_Trecho do texto_:
Beco das Garrafas: o início da bossa nova

Publicado na edição 341 (1ª quinzena de julho de 2012)

Entre o final dos anos 50 e meados dos anos 60 do século passado, o Beco das Garrafas, localizado entre os números 21 e 37 da Rua Duvivier, em Copacabana, foi o palco do surgimento de um dos movimentos musicais brasileiros mais conhecidos internacionalmente: a Bossa Nova. No local, existiam as famosas boates Little Club, Bacará e Bottle´s, onde se apresentavam músicos, posteriormente famosos, como Dolores Duran, Elis Regina, Nara Leão e Wilson Simonal.


O Beco das Garrafas foi assim apelidado pelo jornalista e cronista Sérgio Porto (primeiramente como Beco das Garrafadas) devido a uma situação inusitada: na época, o local atraía movimentação de pessoas, automóveis e táxis durante a noite toda e, muitas vezes, isso provocava barulho de conversas na rua. O bate-papo e as gargalhadas propagavam-se durante o intervalo entre os shows ou na saída deles. A algazarra da madrugada incomodava tanto os moradores dos prédios vizinhos que estes protestavam jogando garrafas do alto dos edifícios.


No final da década de 1950, os proprietários dos night-clubs do “beco” (também conhecidos popularmente de “fumaceiros”, por serem locais pequenos e fechados, onde a fumaça dos cigarros propagava-se por todo o ambiente) passaram a apresentar shows de músicos ligados à Bossa Nova, subgênero musical derivado do samba e com forte influência do jazz norte-americano. O local também ficou conhecido pelos “pocket-shows”, pequenas produções feitas por Luís Carlos Miele e Ronaldo Bôscoli.

[Itens armazenados]
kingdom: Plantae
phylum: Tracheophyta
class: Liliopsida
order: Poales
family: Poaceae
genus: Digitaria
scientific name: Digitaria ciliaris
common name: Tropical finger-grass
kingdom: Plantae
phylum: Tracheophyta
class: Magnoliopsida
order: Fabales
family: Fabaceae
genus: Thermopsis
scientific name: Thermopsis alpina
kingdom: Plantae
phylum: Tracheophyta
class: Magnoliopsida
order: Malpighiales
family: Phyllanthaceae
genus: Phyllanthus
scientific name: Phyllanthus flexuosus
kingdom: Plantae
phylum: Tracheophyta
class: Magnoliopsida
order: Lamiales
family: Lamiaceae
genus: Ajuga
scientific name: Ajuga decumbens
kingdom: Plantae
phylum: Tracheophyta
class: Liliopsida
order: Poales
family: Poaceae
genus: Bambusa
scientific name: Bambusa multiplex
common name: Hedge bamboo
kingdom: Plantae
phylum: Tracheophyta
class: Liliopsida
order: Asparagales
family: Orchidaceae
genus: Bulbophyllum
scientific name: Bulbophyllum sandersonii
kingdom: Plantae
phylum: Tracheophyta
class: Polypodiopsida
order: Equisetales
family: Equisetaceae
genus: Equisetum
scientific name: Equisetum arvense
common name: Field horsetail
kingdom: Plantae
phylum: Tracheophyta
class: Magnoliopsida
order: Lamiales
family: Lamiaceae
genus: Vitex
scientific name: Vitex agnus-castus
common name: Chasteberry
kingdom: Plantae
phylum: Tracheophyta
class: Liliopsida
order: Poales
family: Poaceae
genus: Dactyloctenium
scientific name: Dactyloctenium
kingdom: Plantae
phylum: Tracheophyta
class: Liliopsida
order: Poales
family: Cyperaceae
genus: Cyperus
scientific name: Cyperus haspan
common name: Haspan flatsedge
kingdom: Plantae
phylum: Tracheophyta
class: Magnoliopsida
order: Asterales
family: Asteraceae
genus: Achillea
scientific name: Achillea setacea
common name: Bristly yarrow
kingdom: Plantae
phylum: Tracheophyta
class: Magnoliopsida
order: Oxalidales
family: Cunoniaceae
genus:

_Instruções de trabalho_:
1. Troque "Copacabana" por "Ipanema" e reescreva a parte do texto sobre o Beco das Garrafas que começa com as palavras "Beco das Garrafas: o" e termina com "e Wilson Simonal.".
2. Segundo o texto sobre o Beco das Garrafas, quem deu esse apelido ao local?
3. Prossiga com o texto sobre o Beco das Garrafas a partir da última frase apresentada.
As linhas não têm relação com o texto sobre o Beco das Garrafas.

_Respostas_:
1.
Beco das Garrafas: o início da bossa nova

Publicado na edição 341 (1ª quinzena de julho de 2012)

Entre o final dos anos 50 e meados dos anos 60 do século passado, o Beco das Garrafas, localizado entre os números 21 e 37 da Rua Duvivier, em Ipanema, foi o palco do surgimento de um dos movimentos musicais brasileiros mais conhecidos internacionalmente: a Bossa Nova. No local, existiam as famosas boates Little Club, Bacará e Bottle´s, onde se apresentavam músicos, posteriormente famosos, como Dolores Duran, Elis Regina, Nara Leão e Wilson Simonal.

2. O jornalista e cronista Sérgio Porto.

3.
Apesar da ascensão da Bossa Nova e de seus músicos, que acabaram virando artigo de exportação (Wilson Simonal, por exemplo, fez aproximadamente 300 shows no exterior), o Beco das Garrafas perdeu, em meados da década de 1960, a evidência e o brilho conquistados no início do movimento. A maioria dos artistas que começaram suas carreiras ali passaram a gravar discos em grandes gravadoras e tornaram-se famosos. Devido ao pequeno tamanho das boates, não era mais possível ter rendimentos suficientes para pagar os novos cachês dos agora requisitados astros emergentes. Entre os talentos que passaram pelos seus palcos estão: Elis Regina, Nara Leão, Sylvinha Telles, Claudette Soares, Jorge Bem, Dóris Monteiro, Wilson Simonal, Sérgio Mendes, Baden Powell, Wilson das Neves, entre outros.


Atualmente, o Beco das Garrafas, que já virou até letra de música homônima da cantora Zélia Duncan, foi objeto de um processo de revitalização em 2008, por iniciativa do próprio produtor Miele, encontra-se abandonado, sendo utilizado como lugar de abrigo para moradores de rua, apesar de existirem uma livraria de música e uma boate no local.